Option B: Fully Reproducible Terminal Execution

If you want to execute everything from the terminal:

MPLCONFIGDIR=/tmp/matplotlib-codex python3 -m nbconvert --to notebook --execute notebooks/01_data_preparation.ipynb --inplace --ExecutePreprocessor.timeout=1200
MPLCONFIGDIR=/tmp/matplotlib-codex python3 -m nbconvert --to notebook --execute notebooks/02_rec_dating_exploration.ipynb --inplace --ExecutePreprocessor.timeout=1200
MPLCONFIGDIR=/tmp/matplotlib-codex python3 -m nbconvert --to notebook --execute notebooks/03_applications.ipynb --inplace --ExecutePreprocessor.timeout=1200
MPLCONFIGDIR=/tmp/matplotlib-codex python3 -m nbconvert --to notebook --execute notebooks/04_final_plots_for_paper.ipynb --inplace --ExecutePreprocessor.timeout=1200

The MPLCONFIGDIR prefix helps on headless or restricted environments where Matplotlib cannot write to its default cache directory.

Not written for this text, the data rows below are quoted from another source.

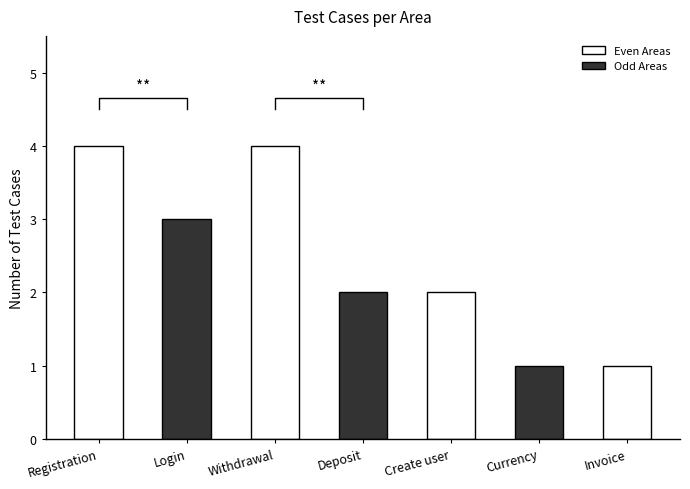

What is the value of the 3rd bar from the left?

4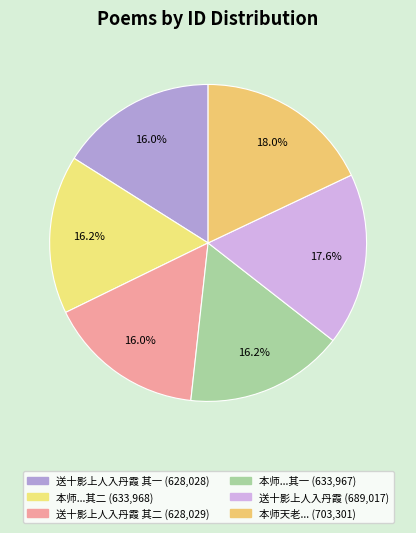

Count the number of slices in the pie.

6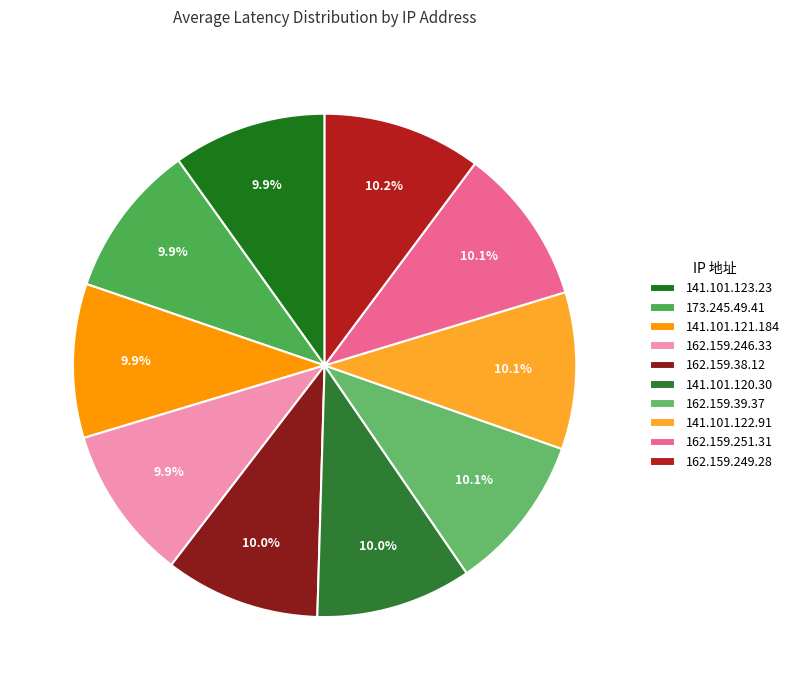

What percentage is NOT represented by 162.159.246.33?

90.1%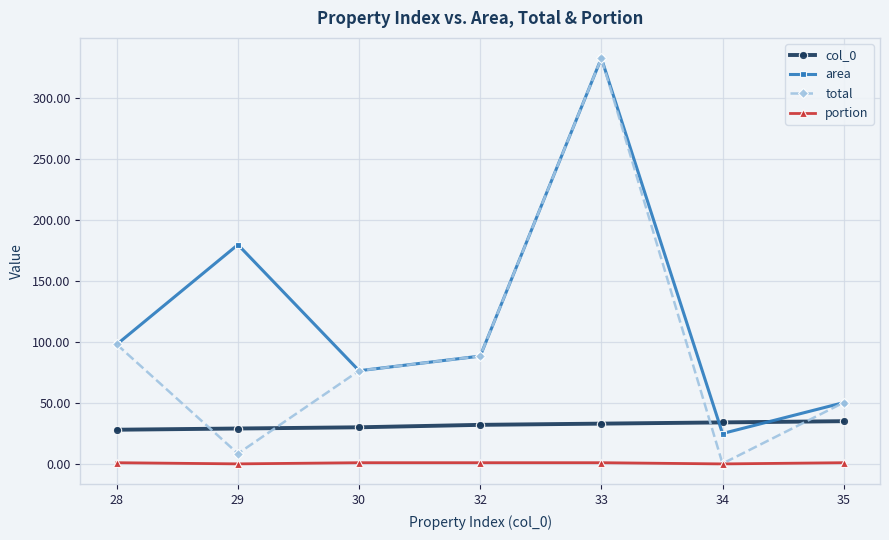

What is the value of the total point at the 6th from the left?

0.3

Generated Outputs And Rebuild Behavior

  • The notebooks reuse cached files in outputs/data/ and outputs/figures/ when they already exist.
  • Missing artifacts are rebuilt automatically by the relevant scripts.
  • If you want a full refresh, set FORCE_REBUILD = True in the setup cell of the notebook you are running.

Scripts Used By The Notebooks

The notebooks rely on these scripts:

  • scripts/01_dataset_overview.py
  • scripts/02_full_project_analysis.py
  • scripts/03_profile_rating_extremes.py
  • scripts/04_profile_feature_alignment.py
  • scripts/05_degree_distribution_fit.py

If the notebook templates ever need to be regenerated, run:

python3 scripts/06_rebuild_notebooks.py

Paper Reproduction

After 04_final_plots_for_paper.ipynb has been executed, the paper figures should be available under outputs/figures/.

To compile the paper from the project root:

latexmk -pdf -cd paper/main.tex

Notes

  • The dataset is large, so cached artifacts are used intentionally to keep the notebook workflow responsive.
  • The last notebook is a final check that the generated figures and summary values still line up with the rest of the project.